### What is being asked
Copy each of the following lines word for word, keeping their order.

BEGIN Records for this task

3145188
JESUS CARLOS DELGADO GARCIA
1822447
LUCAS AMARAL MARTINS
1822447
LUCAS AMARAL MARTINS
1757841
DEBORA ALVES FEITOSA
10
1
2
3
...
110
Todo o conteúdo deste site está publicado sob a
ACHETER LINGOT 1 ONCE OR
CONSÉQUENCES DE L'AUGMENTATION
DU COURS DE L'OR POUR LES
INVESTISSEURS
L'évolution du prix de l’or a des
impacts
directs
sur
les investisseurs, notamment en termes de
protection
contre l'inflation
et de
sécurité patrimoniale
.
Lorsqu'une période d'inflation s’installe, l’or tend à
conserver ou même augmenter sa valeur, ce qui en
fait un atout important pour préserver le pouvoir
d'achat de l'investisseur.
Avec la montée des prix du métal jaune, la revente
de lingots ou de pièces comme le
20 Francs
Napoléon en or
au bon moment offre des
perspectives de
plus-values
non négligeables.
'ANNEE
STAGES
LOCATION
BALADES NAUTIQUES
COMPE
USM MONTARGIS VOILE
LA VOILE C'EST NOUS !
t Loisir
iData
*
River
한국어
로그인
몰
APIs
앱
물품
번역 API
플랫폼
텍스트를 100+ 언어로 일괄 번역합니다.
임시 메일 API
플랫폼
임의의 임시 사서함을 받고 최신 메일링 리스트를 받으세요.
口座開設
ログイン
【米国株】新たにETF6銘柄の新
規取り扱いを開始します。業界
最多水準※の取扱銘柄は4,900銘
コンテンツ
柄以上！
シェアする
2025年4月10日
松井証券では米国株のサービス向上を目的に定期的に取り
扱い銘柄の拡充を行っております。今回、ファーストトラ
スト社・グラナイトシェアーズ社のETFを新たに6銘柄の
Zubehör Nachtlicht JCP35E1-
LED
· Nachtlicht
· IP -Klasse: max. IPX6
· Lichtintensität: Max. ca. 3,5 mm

END Records for this task

### Solution to this problem
3145188
JESUS CARLOS DELGADO GARCIA
1822447
LUCAS AMARAL MARTINS
1822447
LUCAS AMARAL MARTINS
1757841
DEBORA ALVES FEITOSA
10
1
2
3
...
110
Todo o conteúdo deste site está publicado sob a
ACHETER LINGOT 1 ONCE OR
CONSÉQUENCES DE L'AUGMENTATION
DU COURS DE L'OR POUR LES
INVESTISSEURS
L'évolution du prix de l’or a des
impacts
directs
sur
les investisseurs, notamment en termes de
protection
contre l'inflation
et de
sécurité patrimoniale
.
Lorsqu'une période d'inflation s’installe, l’or tend à
conserver ou même augmenter sa valeur, ce qui en
fait un atout important pour préserver le pouvoir
d'achat de l'investisseur.
Avec la montée des prix du métal jaune, la revente
de lingots ou de pièces comme le
20 Francs
Napoléon en or
au bon moment offre des
perspectives de
plus-values
non négligeables.
'ANNEE
STAGES
LOCATION
BALADES NAUTIQUES
COMPE
USM MONTARGIS VOILE
LA VOILE C'EST NOUS !
t Loisir
iData
*
River
한국어
로그인
몰
APIs
앱
물품
번역 API
플랫폼
텍스트를 100+ 언어로 일괄 번역합니다.
임시 메일 API
플랫폼
임의의 임시 사서함을 받고 최신 메일링 리스트를 받으세요.
口座開設
ログイン
【米国株】新たにETF6銘柄の新
規取り扱いを開始します。業界
最多水準※の取扱銘柄は4,900銘
コンテンツ
柄以上！
シェアする
2025年4月10日
松井証券では米国株のサービス向上を目的に定期的に取り
扱い銘柄の拡充を行っております。今回、ファーストトラ
スト社・グラナイトシェアーズ社のETFを新たに6銘柄の
Zubehör Nachtlicht JCP35E1-
LED
· Nachtlicht
· IP -Klasse: max. IPX6
· Lichtintensität: Max. ca. 3,5 mm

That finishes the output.